My theory about this process as an educational tool is that it is suited to the role of each member of the team. The upper-level resident should be learning how to dictate orders and take charge of the team because soon he or she will be in that position. The attending, who knows this process well, educates the upper-level resident on whether the plan of care is correct and guides the fourth-year or chief resident. The mid-level resident follows closely on the heels of the upper level because he or she will soon occupy that position. And the interns need to learn how to manage patient care on a detailed level, writing notes and orders to improve at compounding a ton of information into a paragraph or two and assessing doses and units of medications.

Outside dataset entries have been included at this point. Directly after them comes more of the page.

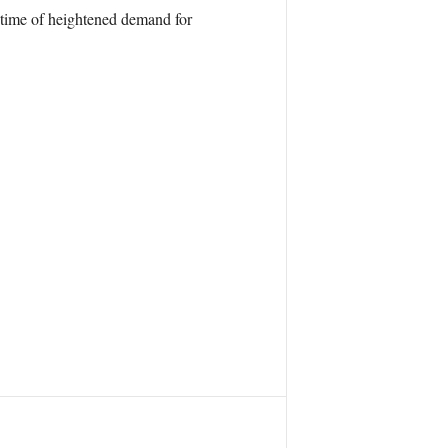
a time of heightened demand for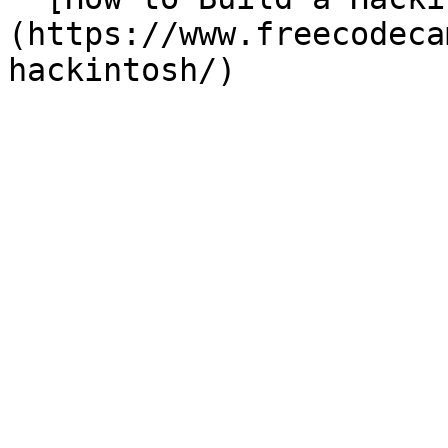
(https://www.freecodeca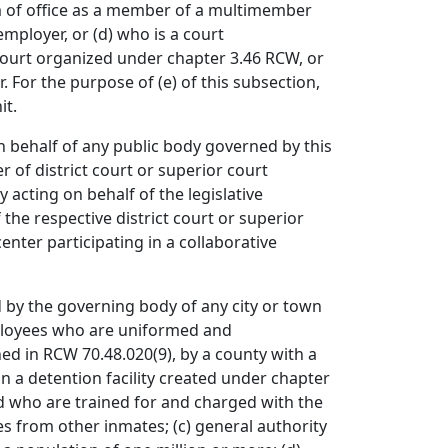
erm of office as a member of a multimember
ployer, or (d) who is a court
 court organized under chapter 3.46 RCW, or
. For the purpose of (e) of this subsection,
it.
n behalf of any public body governed by this
r of district court or superior court
 acting on behalf of the legislative
the respective district court or superior
nter participating in a collaborative
by the governing body of any city or town
mployees who are uniformed and
d in RCW 70.48.020(9), by a county with a
n a detention facility created under chapter
nd who are trained for and charged with the
es from other inmates; (c) general authority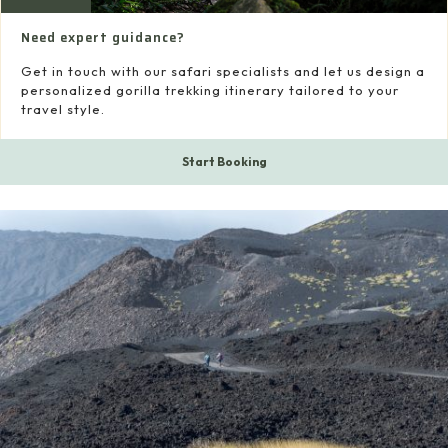
Need expert guidance?
Get in touch with our safari specialists and let us design a
personalized gorilla trekking itinerary tailored to your
travel style.
Start Booking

And we, the medical students, observe and listen and ask questions when we can. Our purpose is to learn the language by observing patterns in patient care and disease. Thus far, it’s difficult to tell whether this strategy is working; it sometimes feels like I am back in French class on the very first day, listening to a language I’ve never heard before regarding dosages, plans of care, boluses, IV infusion rates, and so forth. But it is also comforting to know that this process has worked for more than a century and a half, and so perhaps we third-year medical students are right where we should be.